Kutipan Dokumen:
################
Dari jalan ini, marka terlihat jelas, jalan
terus menanjak, melewati batu-batuan, jalan semakin sempit karena banyak
dipenuhi oleh daun-daun pohon, akar-akar liar, dan batang pohon tumbang yang
menutupi jalan.
Sekitar pukul 17.00, kami terus berjalan dengan hanya
beberapa kali berhenti untuk istirahat, itu pun sebentar. Setiap kali berhenti tidak pernah lebih dari lima menit. Hingga kemudian kami mendengar suara dua Bapak tadi dari atas.
“Wooyy.. Puncak nih Puncak‼” teriak bapak
itu, suaranya sangat jelas terdengar di telinga kami.
Nafas kami lega, suara Bapak itu sudah
terdengar jelas, itu artinya perjalanan menuju puncak sudah sangat dekat.
“Woyy.. Tunggu kita nyusul‼!” balas teriakan kami.
“YOOOO‼” balas Bapak itu lagi.
Suara dari dua bapak itu, seakan menjadi energi
baru yang menambah semangat, setelah tadi kami hampir menyerah sampai di
puncak. Kami segera mempercepat langkah kami. Tak lama, saya melihat cahaya dari atas yang
cukup terang, dan tidak terlihat ada pohon lagi di atas. Tidak mungkin salah
lagi, pasti itu puncaknya!
Saya mempercepat langkah saya, setelah
menginformasikan pada Teja, Bella, dan Fatkhan jika puncak sudah terlihat.
################
Informasi yang Ditampilkan:
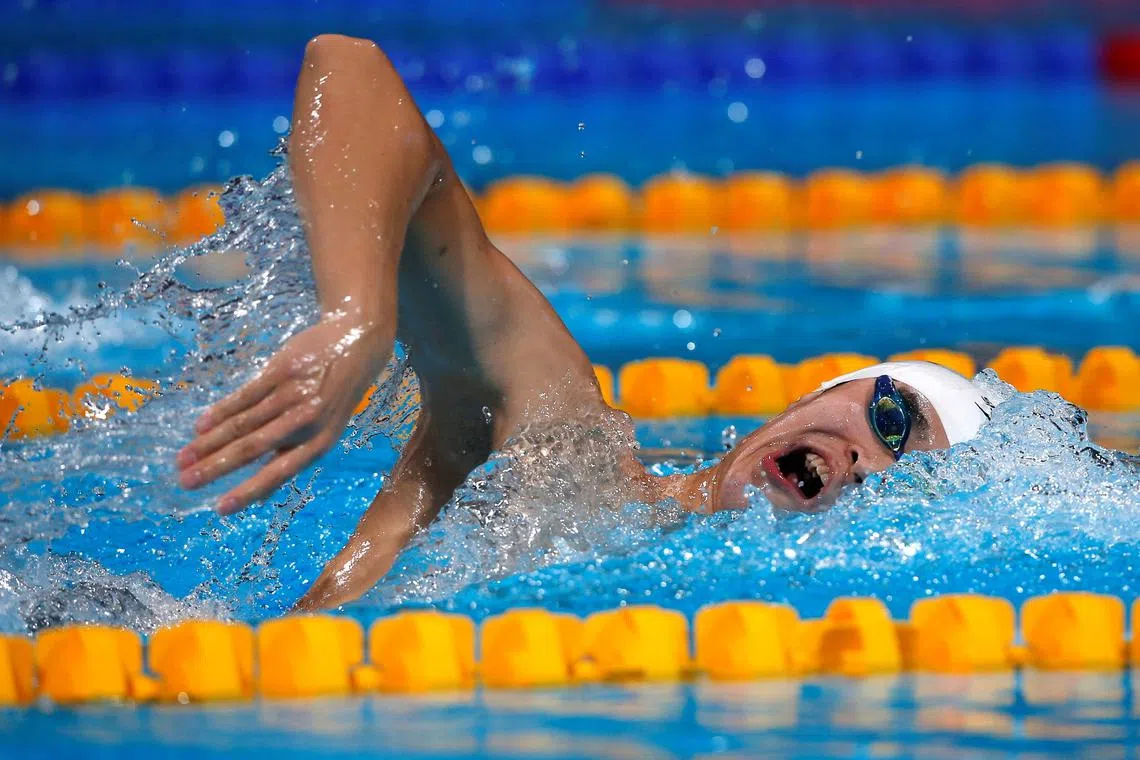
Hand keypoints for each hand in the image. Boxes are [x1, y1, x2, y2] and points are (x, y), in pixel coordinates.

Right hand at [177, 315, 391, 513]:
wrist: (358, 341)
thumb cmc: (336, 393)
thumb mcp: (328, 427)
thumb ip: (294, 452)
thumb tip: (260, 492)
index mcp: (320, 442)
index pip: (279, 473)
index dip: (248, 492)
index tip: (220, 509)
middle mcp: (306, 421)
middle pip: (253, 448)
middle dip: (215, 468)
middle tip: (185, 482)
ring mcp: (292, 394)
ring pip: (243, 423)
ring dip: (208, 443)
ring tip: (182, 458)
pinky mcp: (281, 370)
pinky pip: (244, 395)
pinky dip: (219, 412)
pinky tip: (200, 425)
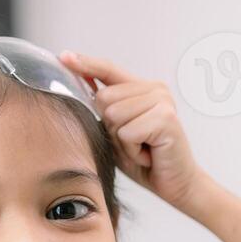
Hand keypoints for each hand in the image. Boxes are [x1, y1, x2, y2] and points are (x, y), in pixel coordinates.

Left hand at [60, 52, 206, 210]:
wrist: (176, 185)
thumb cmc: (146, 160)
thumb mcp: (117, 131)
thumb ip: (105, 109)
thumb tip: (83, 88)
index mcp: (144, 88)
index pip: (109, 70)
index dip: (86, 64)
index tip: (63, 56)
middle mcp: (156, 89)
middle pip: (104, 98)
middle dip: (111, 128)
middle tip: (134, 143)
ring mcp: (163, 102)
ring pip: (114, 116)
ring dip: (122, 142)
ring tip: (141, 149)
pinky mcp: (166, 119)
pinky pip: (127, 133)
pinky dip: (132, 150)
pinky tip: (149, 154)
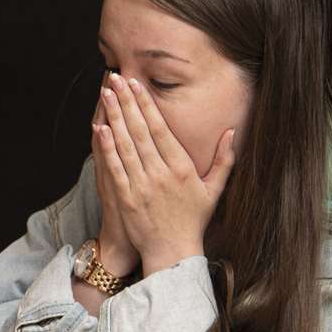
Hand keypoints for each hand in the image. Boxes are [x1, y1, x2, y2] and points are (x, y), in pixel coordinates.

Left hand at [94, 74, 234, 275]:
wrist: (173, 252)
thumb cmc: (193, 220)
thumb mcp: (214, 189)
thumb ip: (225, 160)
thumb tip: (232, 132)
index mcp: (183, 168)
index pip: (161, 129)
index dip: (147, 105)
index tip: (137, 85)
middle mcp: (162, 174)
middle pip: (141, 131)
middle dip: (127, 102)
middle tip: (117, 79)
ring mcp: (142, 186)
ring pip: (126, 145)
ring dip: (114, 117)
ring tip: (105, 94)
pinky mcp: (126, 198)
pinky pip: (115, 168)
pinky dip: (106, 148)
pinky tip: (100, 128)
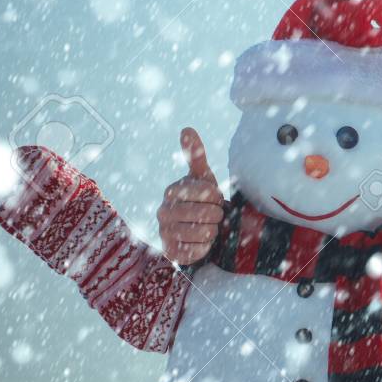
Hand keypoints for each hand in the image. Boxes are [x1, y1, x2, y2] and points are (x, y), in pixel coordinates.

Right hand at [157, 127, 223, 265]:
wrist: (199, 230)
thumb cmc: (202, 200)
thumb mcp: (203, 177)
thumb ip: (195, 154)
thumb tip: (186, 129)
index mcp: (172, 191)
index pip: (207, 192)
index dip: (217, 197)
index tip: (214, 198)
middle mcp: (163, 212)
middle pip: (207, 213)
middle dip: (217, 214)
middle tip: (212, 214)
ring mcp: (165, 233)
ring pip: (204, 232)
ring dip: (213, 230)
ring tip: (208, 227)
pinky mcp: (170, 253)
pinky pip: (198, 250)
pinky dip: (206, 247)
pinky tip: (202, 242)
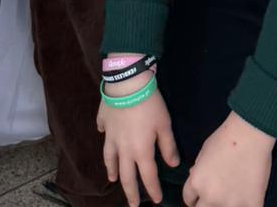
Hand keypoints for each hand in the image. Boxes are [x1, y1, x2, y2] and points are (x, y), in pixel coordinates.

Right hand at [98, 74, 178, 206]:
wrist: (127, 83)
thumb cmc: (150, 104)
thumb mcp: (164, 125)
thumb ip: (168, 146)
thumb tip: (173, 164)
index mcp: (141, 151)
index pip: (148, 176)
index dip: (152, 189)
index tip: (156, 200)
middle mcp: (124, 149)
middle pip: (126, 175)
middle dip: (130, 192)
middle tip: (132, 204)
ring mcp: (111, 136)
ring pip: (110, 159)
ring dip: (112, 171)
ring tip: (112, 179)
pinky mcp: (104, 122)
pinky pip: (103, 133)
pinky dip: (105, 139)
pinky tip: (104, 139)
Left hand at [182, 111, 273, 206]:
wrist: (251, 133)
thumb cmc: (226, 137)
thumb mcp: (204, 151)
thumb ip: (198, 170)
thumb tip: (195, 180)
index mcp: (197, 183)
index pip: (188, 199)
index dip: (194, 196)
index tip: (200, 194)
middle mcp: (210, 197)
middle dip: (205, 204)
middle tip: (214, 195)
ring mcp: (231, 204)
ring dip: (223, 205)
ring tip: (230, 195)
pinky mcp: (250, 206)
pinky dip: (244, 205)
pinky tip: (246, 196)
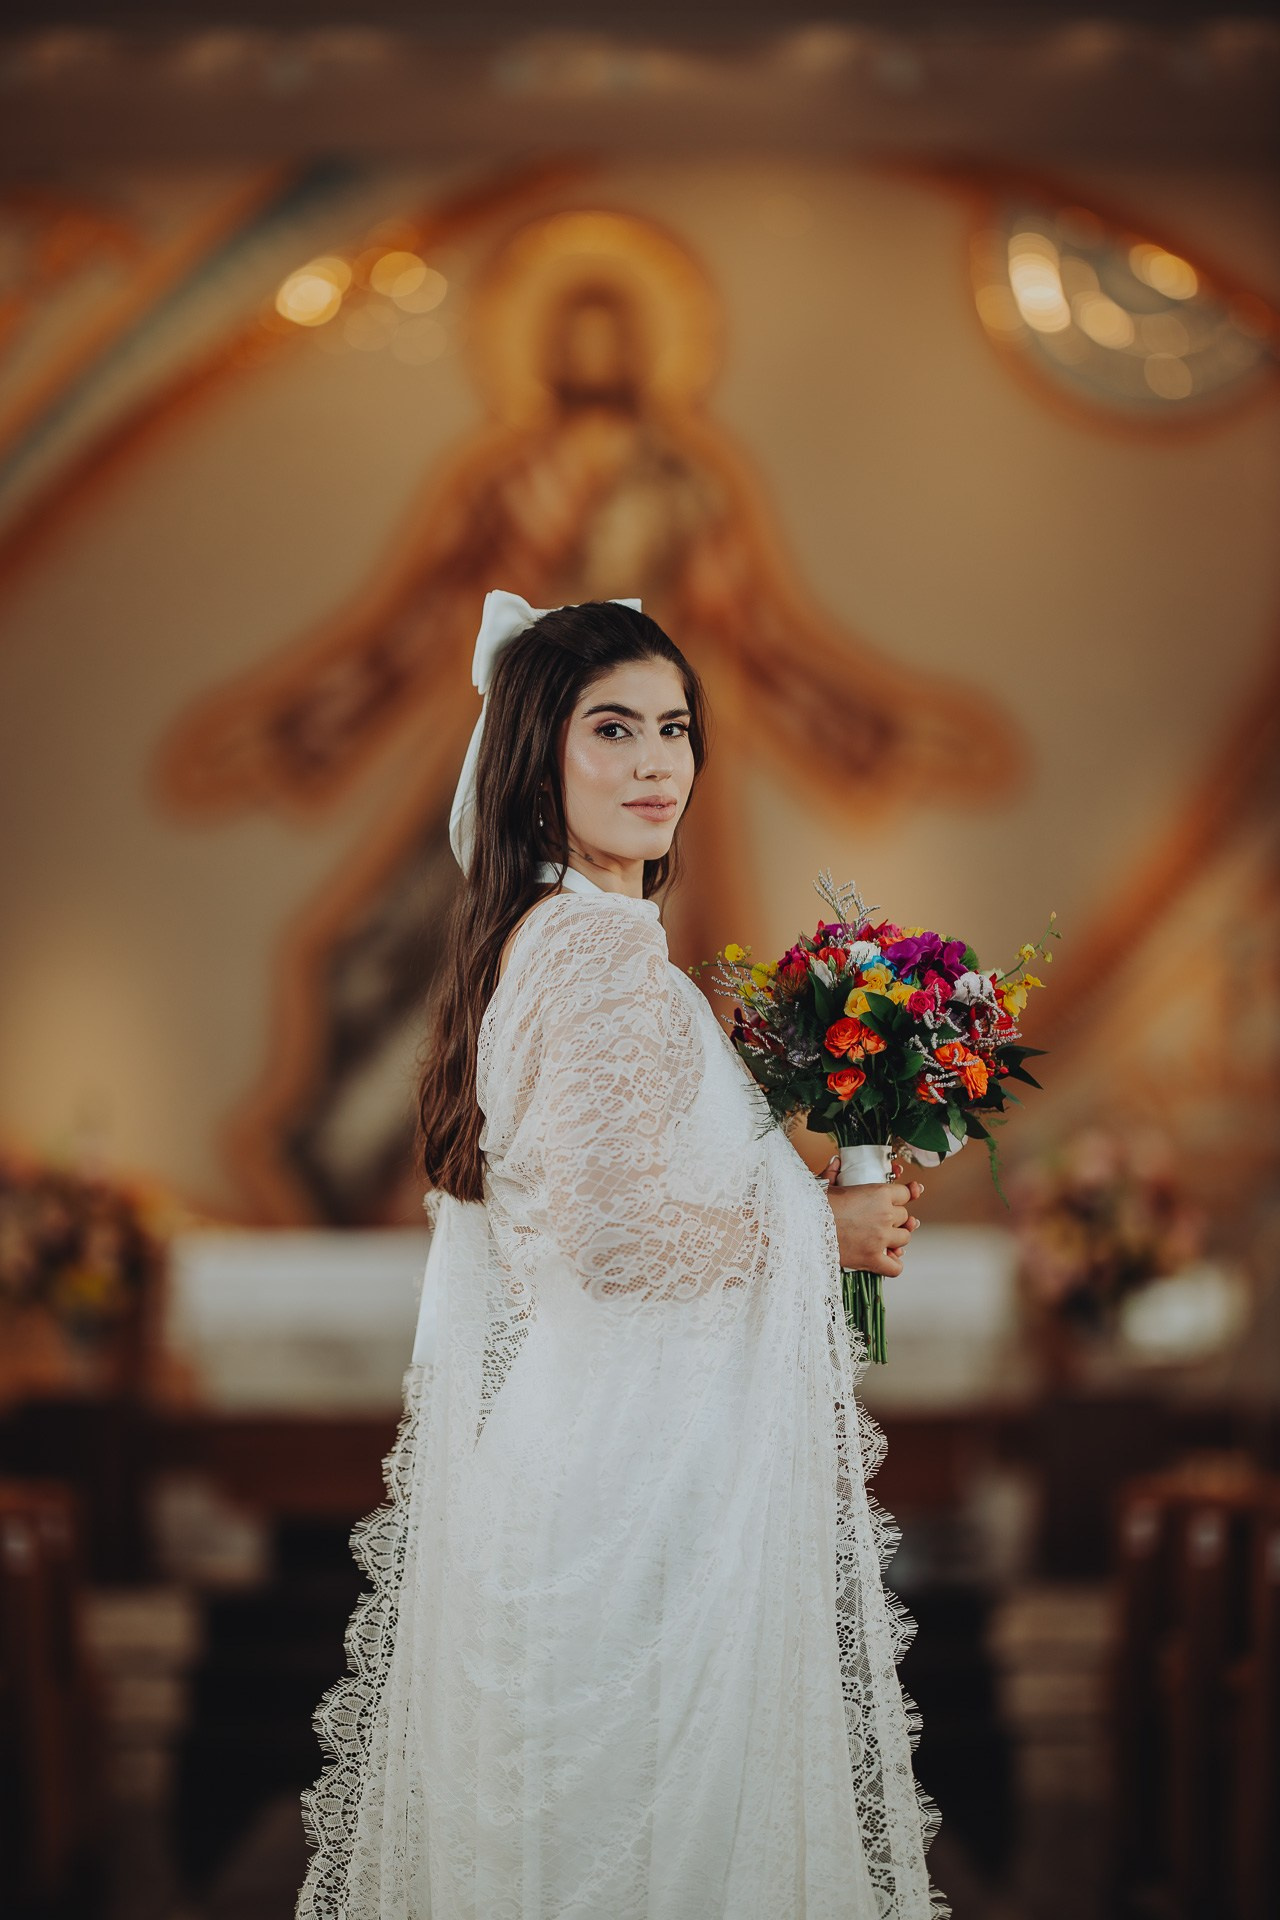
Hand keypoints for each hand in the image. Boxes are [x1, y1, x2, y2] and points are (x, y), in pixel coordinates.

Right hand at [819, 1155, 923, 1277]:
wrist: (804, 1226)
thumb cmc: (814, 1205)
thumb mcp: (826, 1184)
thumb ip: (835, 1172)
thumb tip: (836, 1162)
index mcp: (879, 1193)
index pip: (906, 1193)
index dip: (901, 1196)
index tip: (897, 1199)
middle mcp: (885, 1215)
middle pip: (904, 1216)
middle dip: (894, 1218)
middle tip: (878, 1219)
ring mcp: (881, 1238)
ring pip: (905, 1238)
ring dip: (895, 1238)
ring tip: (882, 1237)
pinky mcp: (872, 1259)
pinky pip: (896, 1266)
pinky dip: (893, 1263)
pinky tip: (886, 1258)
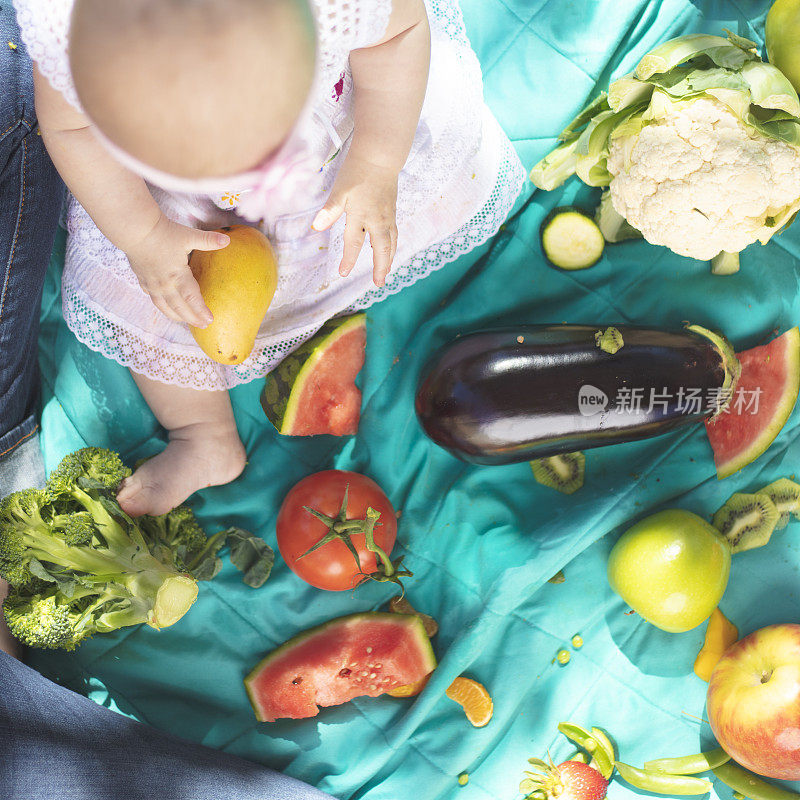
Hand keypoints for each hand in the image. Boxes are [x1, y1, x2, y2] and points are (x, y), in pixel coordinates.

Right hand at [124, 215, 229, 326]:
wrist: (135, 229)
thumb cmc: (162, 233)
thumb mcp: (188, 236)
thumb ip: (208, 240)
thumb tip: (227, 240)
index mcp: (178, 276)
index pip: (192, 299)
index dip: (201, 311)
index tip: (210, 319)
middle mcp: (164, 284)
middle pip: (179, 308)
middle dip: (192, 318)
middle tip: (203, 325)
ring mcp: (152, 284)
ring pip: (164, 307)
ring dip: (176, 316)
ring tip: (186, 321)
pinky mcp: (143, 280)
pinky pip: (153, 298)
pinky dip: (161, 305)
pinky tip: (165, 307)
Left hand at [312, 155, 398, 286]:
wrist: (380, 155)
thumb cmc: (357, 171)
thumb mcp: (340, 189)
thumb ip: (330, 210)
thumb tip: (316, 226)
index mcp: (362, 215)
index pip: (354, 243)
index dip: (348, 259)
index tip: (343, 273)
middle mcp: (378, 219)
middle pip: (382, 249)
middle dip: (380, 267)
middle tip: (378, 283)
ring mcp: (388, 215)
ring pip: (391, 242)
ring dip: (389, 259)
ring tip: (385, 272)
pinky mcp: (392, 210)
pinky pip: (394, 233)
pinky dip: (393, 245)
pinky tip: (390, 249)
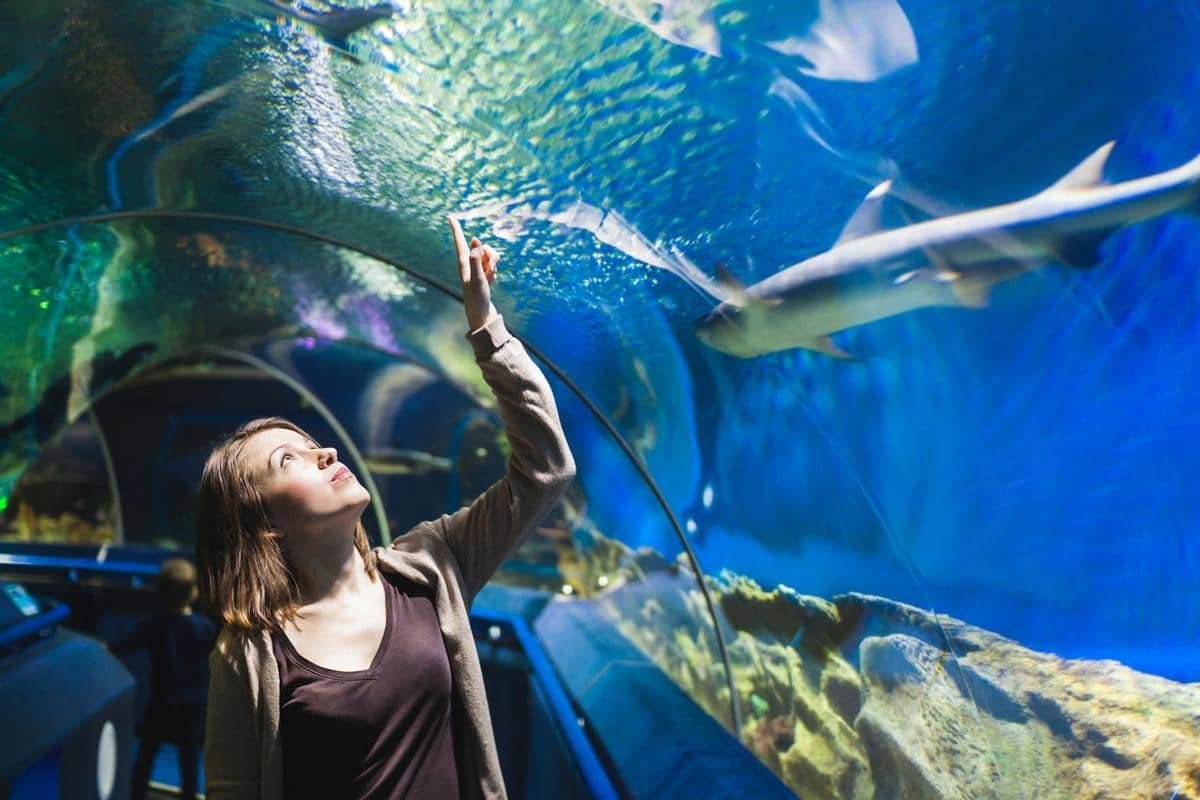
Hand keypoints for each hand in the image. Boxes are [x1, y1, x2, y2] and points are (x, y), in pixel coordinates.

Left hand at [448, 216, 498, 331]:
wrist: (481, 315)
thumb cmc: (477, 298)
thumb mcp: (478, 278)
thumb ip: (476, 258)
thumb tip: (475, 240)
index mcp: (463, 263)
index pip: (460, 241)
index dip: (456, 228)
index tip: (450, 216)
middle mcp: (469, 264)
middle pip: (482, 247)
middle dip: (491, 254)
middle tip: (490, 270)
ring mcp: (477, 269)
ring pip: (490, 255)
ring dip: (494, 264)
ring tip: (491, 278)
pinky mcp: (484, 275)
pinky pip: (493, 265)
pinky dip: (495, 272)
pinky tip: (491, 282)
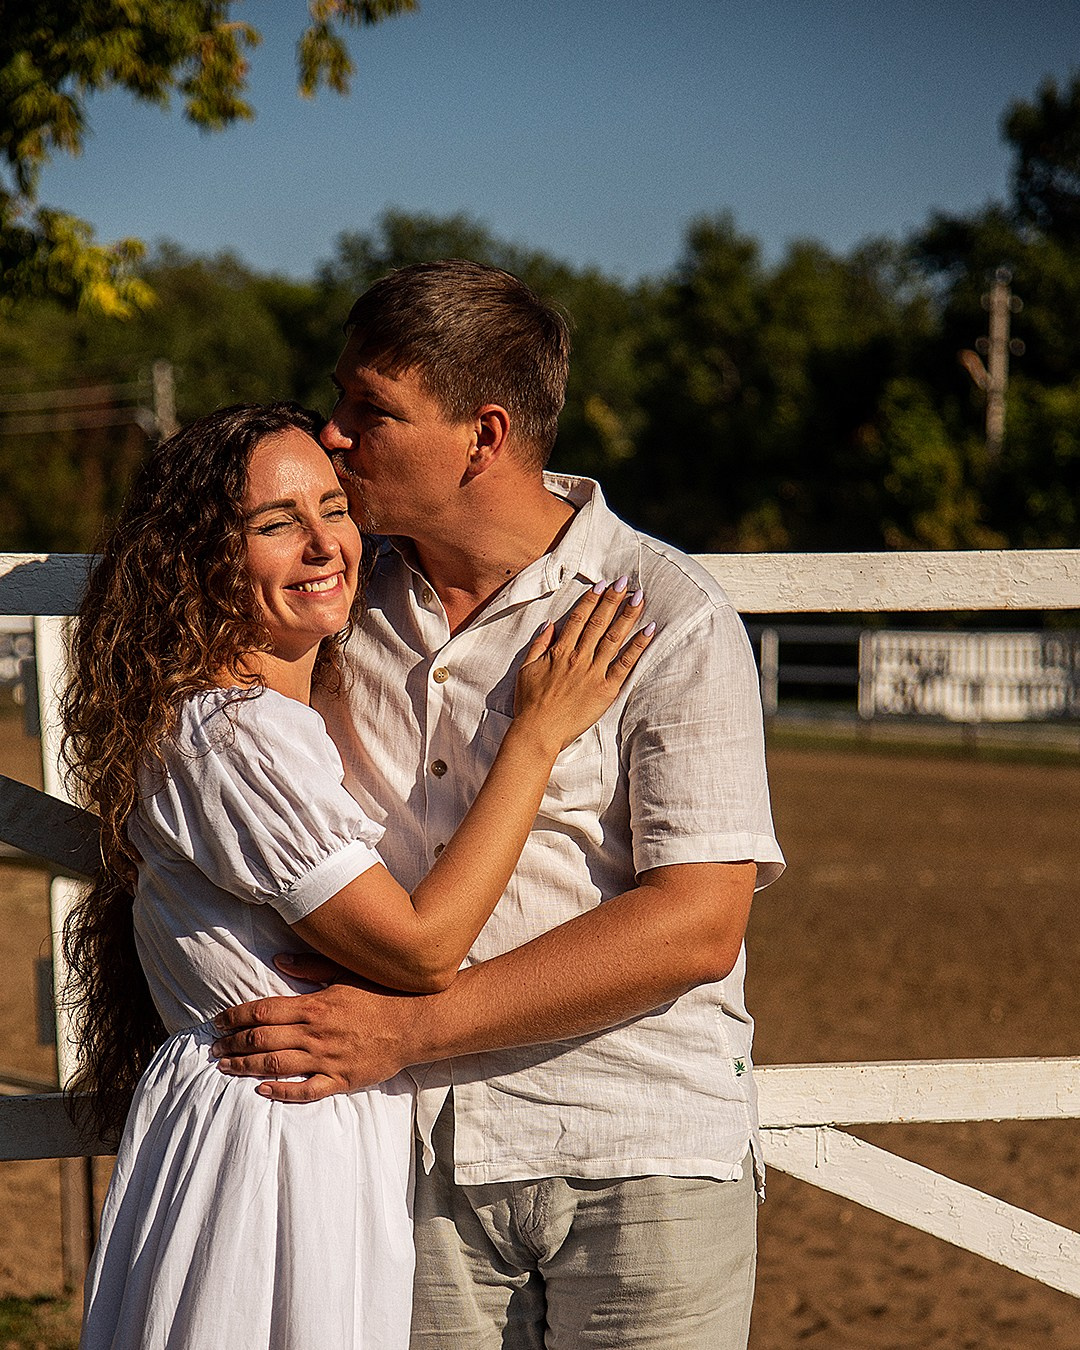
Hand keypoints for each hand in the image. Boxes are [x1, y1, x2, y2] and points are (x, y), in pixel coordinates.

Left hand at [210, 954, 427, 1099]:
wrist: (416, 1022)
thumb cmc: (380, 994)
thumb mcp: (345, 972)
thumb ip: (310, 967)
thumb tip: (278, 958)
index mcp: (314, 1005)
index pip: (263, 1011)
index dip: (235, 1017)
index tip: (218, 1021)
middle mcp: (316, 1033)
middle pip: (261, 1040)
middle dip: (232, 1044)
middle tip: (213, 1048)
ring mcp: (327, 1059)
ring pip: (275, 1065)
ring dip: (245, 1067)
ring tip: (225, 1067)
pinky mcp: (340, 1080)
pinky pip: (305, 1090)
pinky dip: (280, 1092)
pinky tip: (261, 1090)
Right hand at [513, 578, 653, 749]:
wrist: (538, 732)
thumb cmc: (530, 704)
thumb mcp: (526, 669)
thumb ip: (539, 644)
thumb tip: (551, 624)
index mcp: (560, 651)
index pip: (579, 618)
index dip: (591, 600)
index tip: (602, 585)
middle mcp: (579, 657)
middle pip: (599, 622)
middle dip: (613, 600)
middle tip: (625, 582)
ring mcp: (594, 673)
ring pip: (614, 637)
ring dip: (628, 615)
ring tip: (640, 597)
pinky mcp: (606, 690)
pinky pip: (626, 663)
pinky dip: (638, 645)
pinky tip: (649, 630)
################
Tindakan yang Diperlukan 1:
Dalam kisah pendakian menuju puncak, berapa lama paling lama rombongan beristirahat setiap kali berhenti?
Tindakan yang Diperlukan 2:
Lanjutkan kisah pendakian menuju puncak mulai dari sesudah kalimat terakhirnya.

Kotak Jawaban 1:
Tidak pernah lebih dari lima menit.

Kotak Jawaban 2:
Mereka pun ikut mempercepat langkahnya. Hingga akhirnya kami sampai di atas
dan..
Ini bukan Puncak Papandayan, ini hanya puncak
bayangan! Damn!
![]() |
view dari puncak bayangan |
![]() |
*kalem* |
Istirahat sebentar di sini, sebelum kami
melanjutkan perjalanan.
****
Rute selanjutnya banyak berkelok, tak jarang kami
harus menunduk karena terhalang oleh dahan pohon landai, ataupun ranting dan batang pohon
yang menghalangi jalan.
Tepat saat terdengar suara takbir, kami
bertemu dua bapak tadi. Mereka sedang berjalan turun. Saya langsung memberikan
matras yang saya temukan saat memasuki hutan tadi, ternyata benar matras ini
adalah milik si bapak yang bertopi.
“Buruan, udah gak ada siapa-siapa lagi.
Kalian rombongan yang terakhir.”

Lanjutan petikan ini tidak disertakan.